Note : 6 ; Craig Walls (heureusement) toujours égal à lui-même !

J’avais hâte d’aborder ce volume, car on m’avai dit grand bien de Spring Boot. Craig Walls balaye consciencieusement tous les aspects de cette famille de frameworks depuis plusieurs années, avec une plume qui rend tout cela agréable : bon point. Atre bon point, le volume réduit du livre qui est de seulement 180 pages. Hélas cela a conduit à certains choix de contenus que je trouve malheureux ou qui au moins m’ont frustré. Mais j’y reviendrais.
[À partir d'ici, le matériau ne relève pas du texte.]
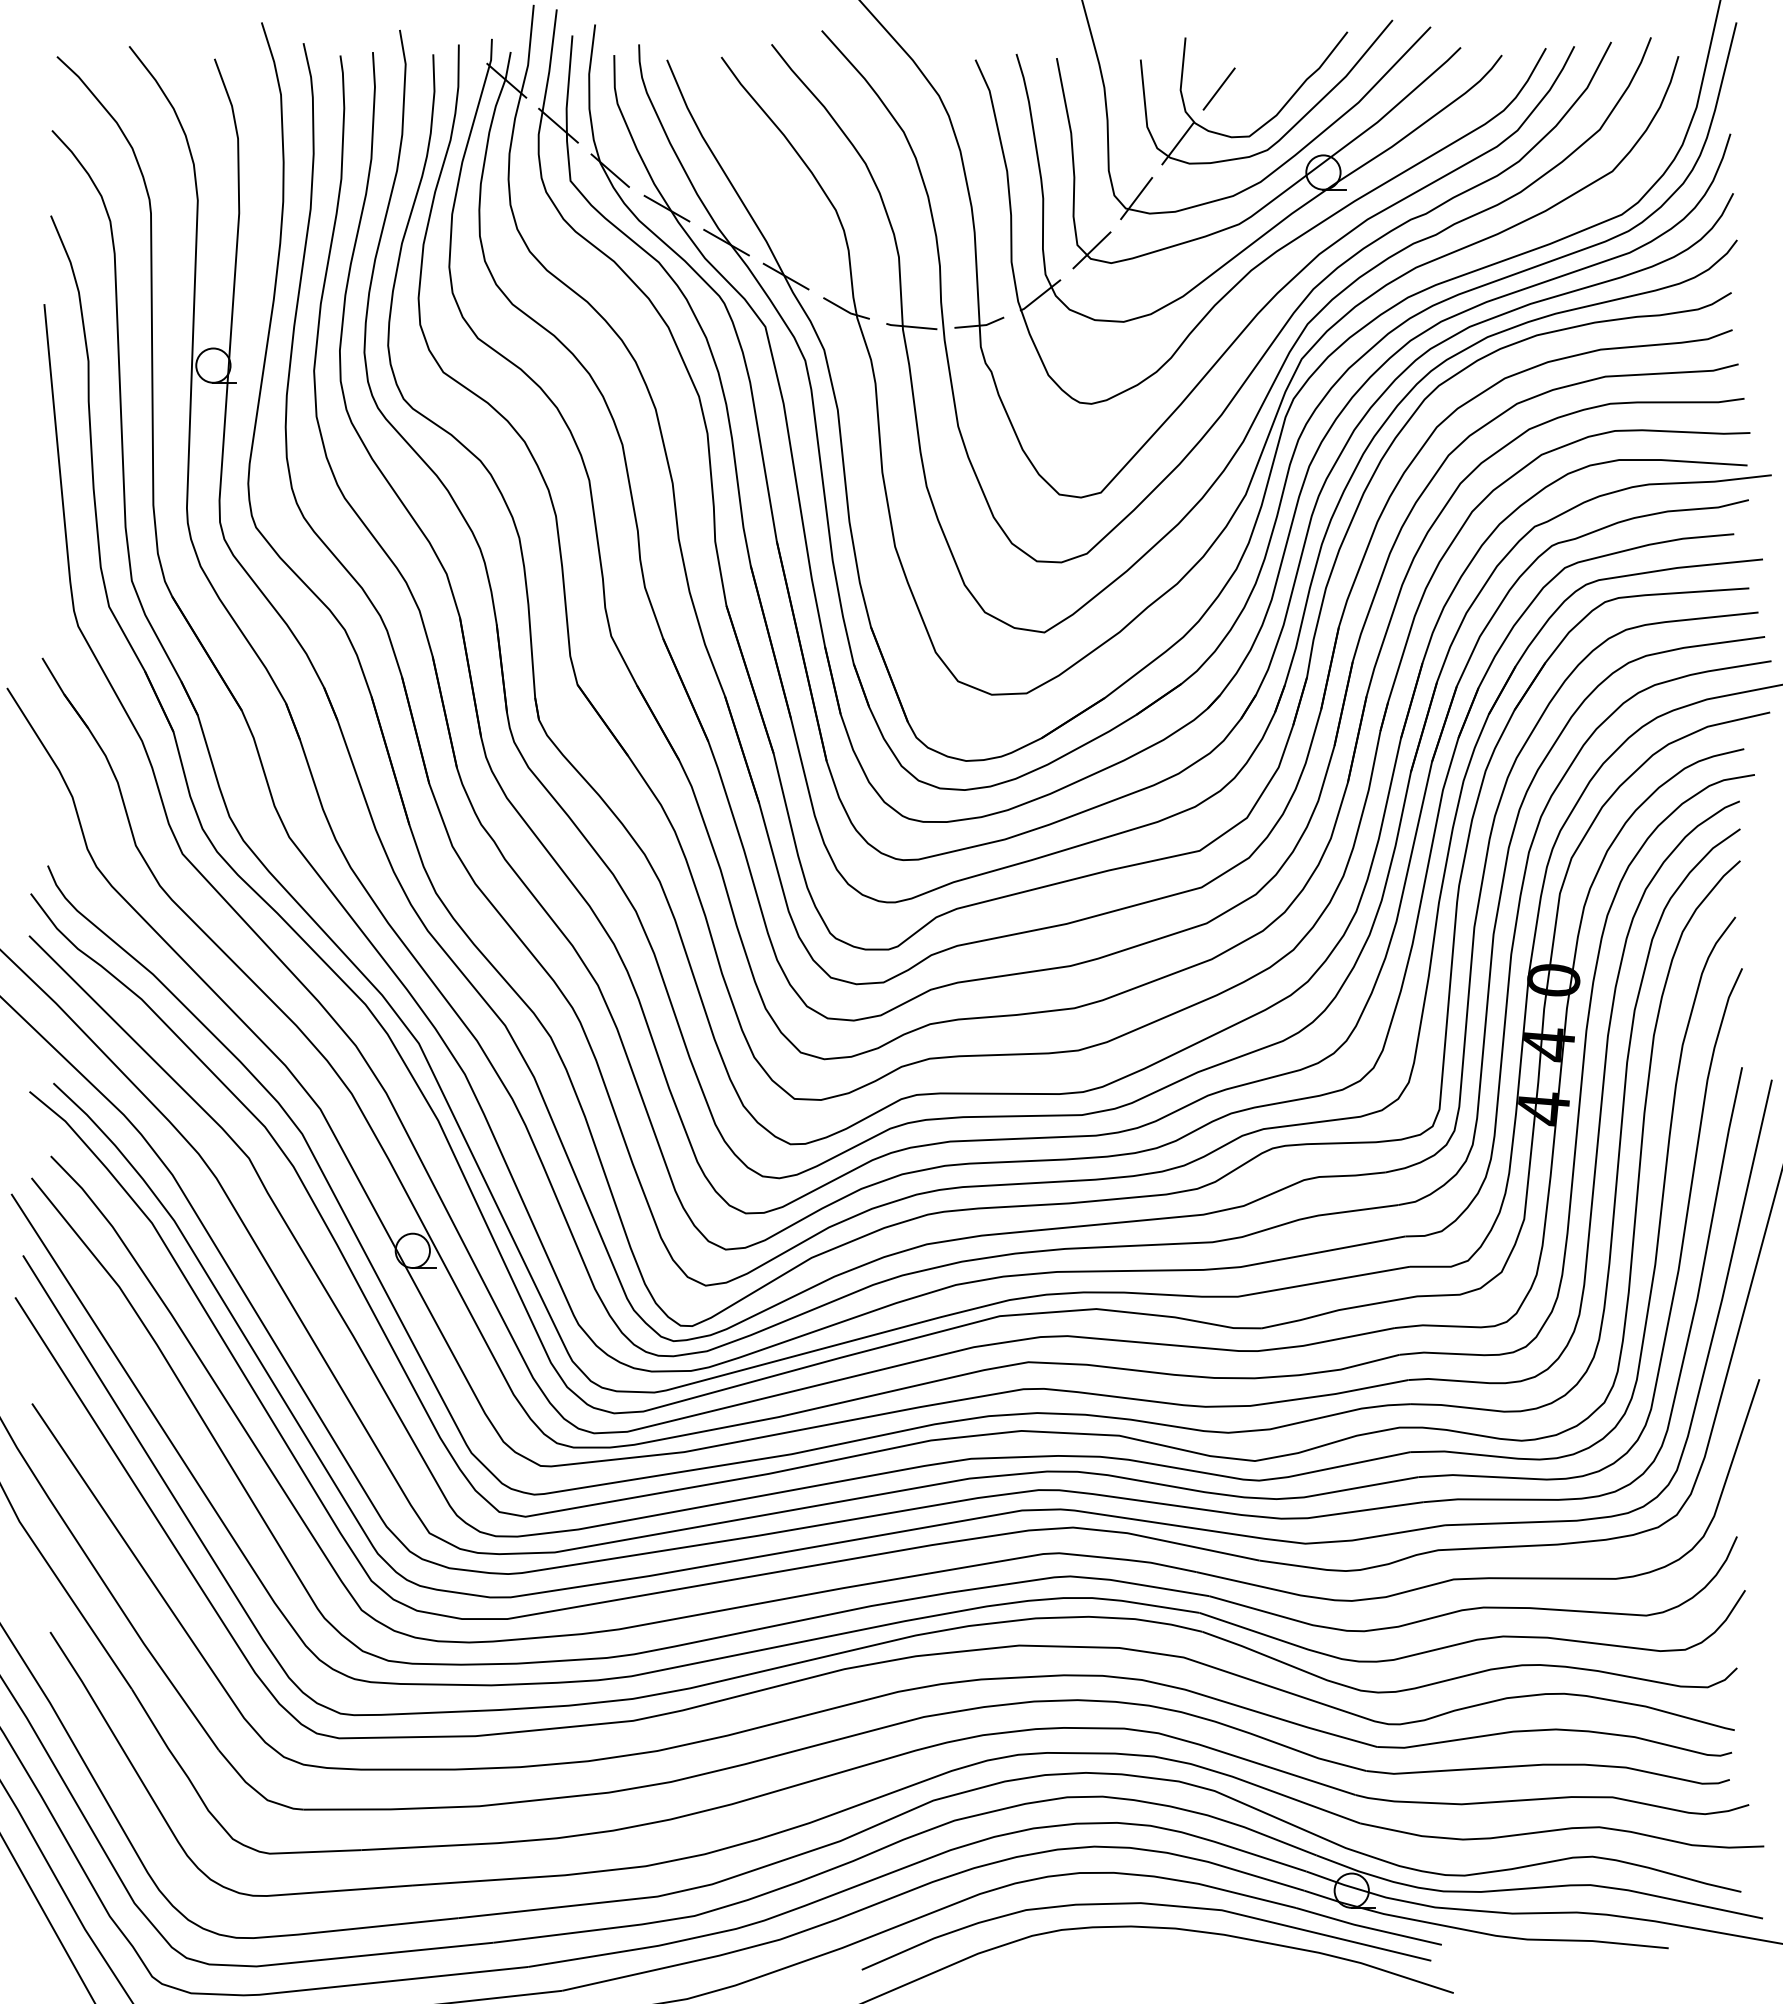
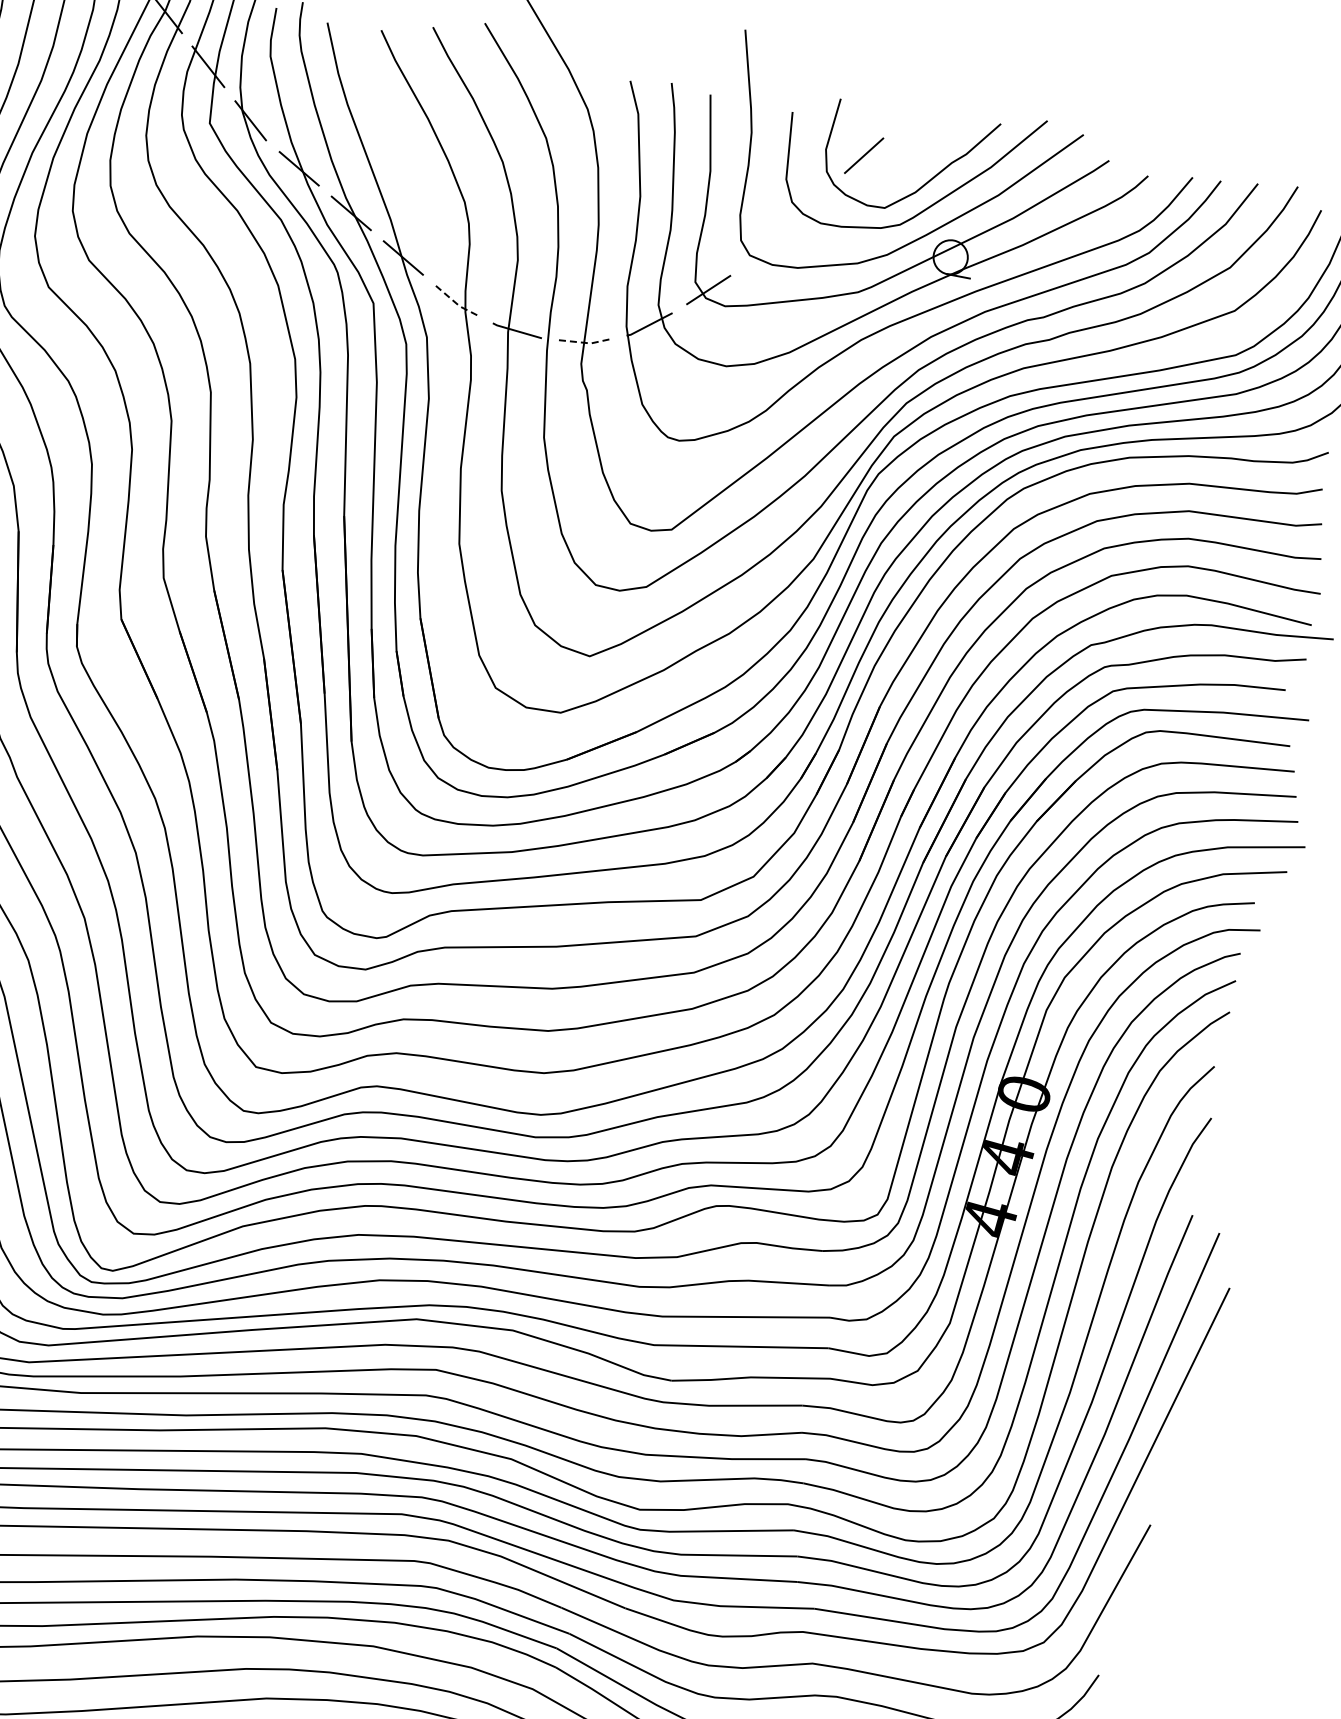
line: (1177, 143) -> (812, 201), removed
line: (1136, 198) -> (762, 247), removed
line: (846, 311) -> (456, 303), solid -> dashed
line: (980, 325) -> (585, 342), solid -> dashed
Pour l’instant, voyons le contenu, qui compte 8 chapitres. Le premier « bootstrapping Spring Boot » ne compte que 22 pages, juste de quoi faire le tour du propriétaire et voir les différentes manières d’installer Spring Boot et d’initialiser un projet. C’est aussi l’occasion de voir que le reste du livre va faire l’impasse sur pas moins de 4 sur 5 types de projets que permet Spring Boot (page 13). C’est fâcheux et c’est le principal reproche que j’ai à faire au texte. Cela lui coute 2 points sur ma note de lecture !

Le second chapitre est consacré au « hello world » (d’est du MVC, bien sûr…). Autant dire que ses 25 pages sont précieuses. C’est un plaisir à lire et l’auteur couvre bien les aspects lié au build, à la structure du « starter » et à la gestion commune des dépendances. L’auteur montre une préférence marquée pour Gradle pour le build, mais Maven n’est pas mis à l’écart.